其中一人上前兩步,輕佻不屑地拍著賀尋之的臉。
“我告訴你,你充其量就是我們長官圈養的犯人,要不是看在你還有點作用,你根本沒有機會坐在這裡。”
“結果你不知道感恩也就罷了,居然還敢擅自外出?”
“就算是我們這些人,緊急外出也是要提前打報告的,擅自出去就是違反規定,你就更不用說了。”
“我明明白白的告訴你,我們現在過來就是要抓你去接受審問,你去也得去,不去也得去,沒得你選擇!”

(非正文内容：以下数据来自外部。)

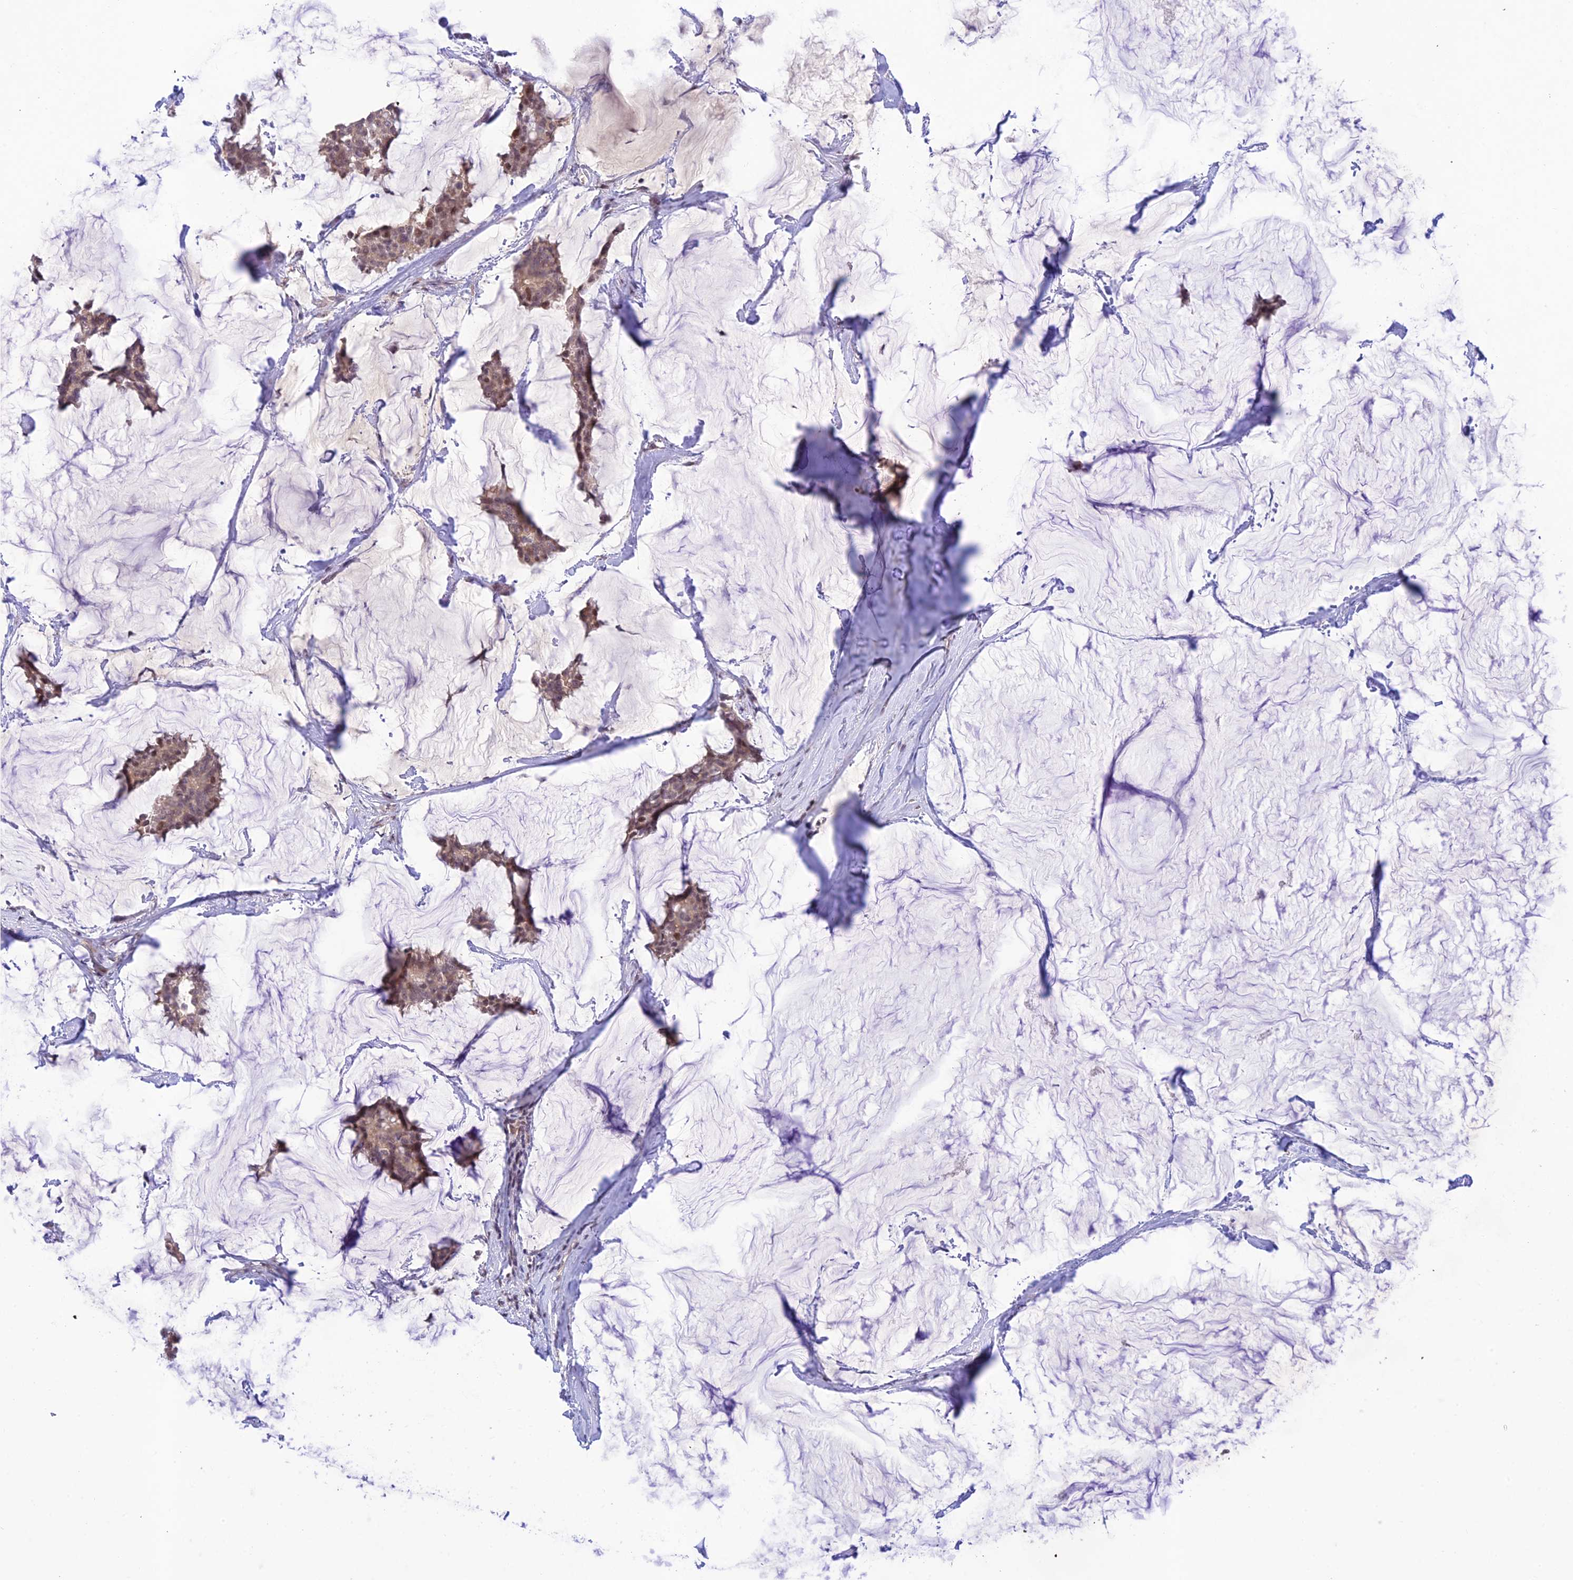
{"staining": {"intensity": "weak", "quantity": ">75%", "location": "cytoplasmic/membranous,nuclear"}, "tissue": "breast cancer", "cell_type": "Tumor cells", "image_type": "cancer", "snomed": [{"axis": "morphology", "description": "Duct carcinoma"}, {"axis": "topography", "description": "Breast"}], "caption": "Tumor cells show weak cytoplasmic/membranous and nuclear staining in about >75% of cells in breast cancer. Nuclei are stained in blue.", "gene": "TEKT1", "patient": {"sex": "female", "age": 93}}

說罷,兩人直接上前動手,強行摁著賀尋之的肩膀,故意將他的身體壓得極低。
賀尋之知道掙扎無用,只能維持這種極其屈辱的姿勢,被帶出了門。
踏出大門的那一刻,他忍不住看了一眼河岸邊的方向。
阿衍應該還在等他吧……可惜這一次他要讓他失望了。
河邊。
陸衍川輕鬆躲過了當地軍方那些草包的搜查,又等了半晌。
始終不見人過來,他便明白,哥哥應該是出事了。
陸衍川理了理自己身上的衣服,不動聲色的從隱蔽處走了出來。
這次為了過來找哥哥,他特意找了一套當地居民最常穿的舊衣服,還特意觀察模仿了他們的姿勢。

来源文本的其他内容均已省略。